Friday, August 24, 2012

Campaign season and intellectual integrity

When I'm in campaign mode, as I am now, I'm a warrior. My responsibility is to focus all my energies and capacities on winning the current electoral contest. It's both draining and oddly relaxing. I have nothing extra for anything else; I can only plow ahead with the necessities of the moment. Most of life is now on hold until after November 6.

But the paradox here is that I'm an effectual warrior because the rest of the time I have broad interests and curiosities that expose me to diverse intellectual and ethical possibilities. At least, I aim to place myself to force such exposure.

All this meandering is introduction to some clarifying thoughts whose origin requires some explication. Here goes: a pretentious British historian at Harvard, Niall Ferguson, has published a trashy, lying attack on Barack Obama in Newsweek. No, I haven't read it. I've tried some of Ferguson's books and he did not impress -- and besides, I'm in a campaign so I don't have time for the latest pseudo-intellectual sludge. But lots of good academic liberals and journalists -- Paul Krugman, Ezra Klein, James Fallows -- have taken Ferguson to the woodshed. There's a school of thought that Ferguson is just trying to inflate his speaking fees before business audiences rather than make any serious intervention in political debate.

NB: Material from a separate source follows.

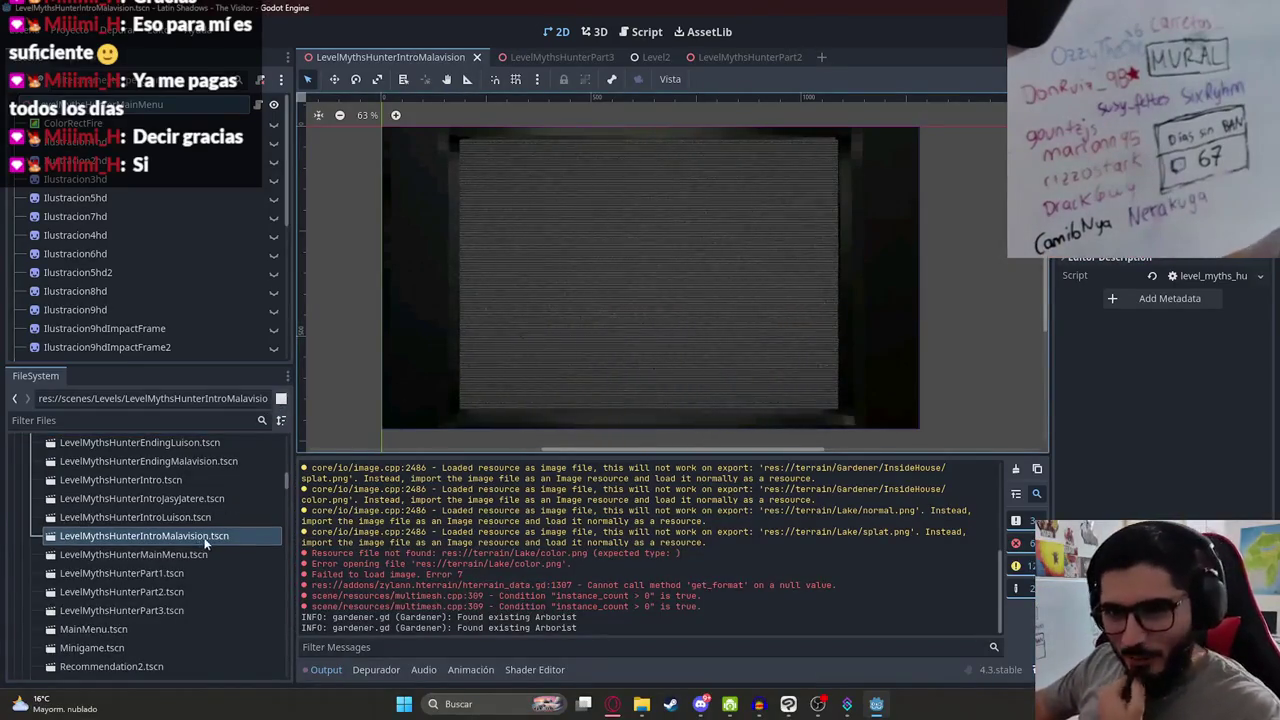
{"action": "right_click", "coordinate": [421, 58]}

Okay -- so this is just about greed and the excesses of campaign season. But Sir Charles at Cogitamus pointed to a more interesting commentary that reminded me of who I want to be when I am not in campaign mode. Here's some of what Timothy Burke, a professor in the Department of History at Swarthmore College, had to say about the Ferguson flap:

...I still think you can’t afford to treat communities and groups that you politically oppose, however fiercely, as if their motivations and habitus aren’t as complex and historically intricate as any other community or group. You have to be curious about everything or you might as well be curious about nothing. That doesn’t mean I like some of them, and it doesn’t mean that I don’t think some of them are dishonest, manipulative or motivated by goals other than the ones they claim to be pursuing. But I can’t come to rest on the easy certainty of any of those interpretations, and my own convictions and views have to be always subject to the skeptical thought, the unforeseen fact, the surprising experience, the persuasive counterthrust.

Sure, I get frustrated too and blow off steam at times. We’re all human. But when we’re trying to be both (or either) scholars and intellectuals, at least, we have some other responsibilities that kick into gear.

…A scholar has to believe on some level that things are known or understood only after being investigated, tested, read, interpreted, that there’s something unseemly about robbing the graves and morgues for cast-off “facts” in order to assemble them into a shambling, monstrous conclusion built from a hackish blueprint. Being an intellectual takes some form of thoughtfulness, some respect for evidence and truth, something that goes beyond hollow, sleazy rhetoric that plays dumb every time it gets caught out truncating quotes or doctoring charts.

I hope I remember those verities, even when I'm in campaign mode. When this season is over, I'll be letting myself be grilled by my partner's public policy grad students on issues of campaign ethics. It will be an important conversation, I think.


Ronni Gilboa said...

Just trying to get on the Koch brothers payroll, if he isnt already.

Classof65 said...

Something I've run across recently on a couple of sites is that Romney/Bain has or had a sizeable chunk of stock in a company called Stericycle that disposes of medical waste, more specifically fetal parts and pieces and "products of conception" and that it is that ownership that will come to light if/when Romney releases copies of his income tax. The fact that Romney was profiting from abortion clinics might upset some of his followers would be a better reason to keep his tax returns secret than any worry about how much tax Romney was actually paying. Any chance you could follow up on this?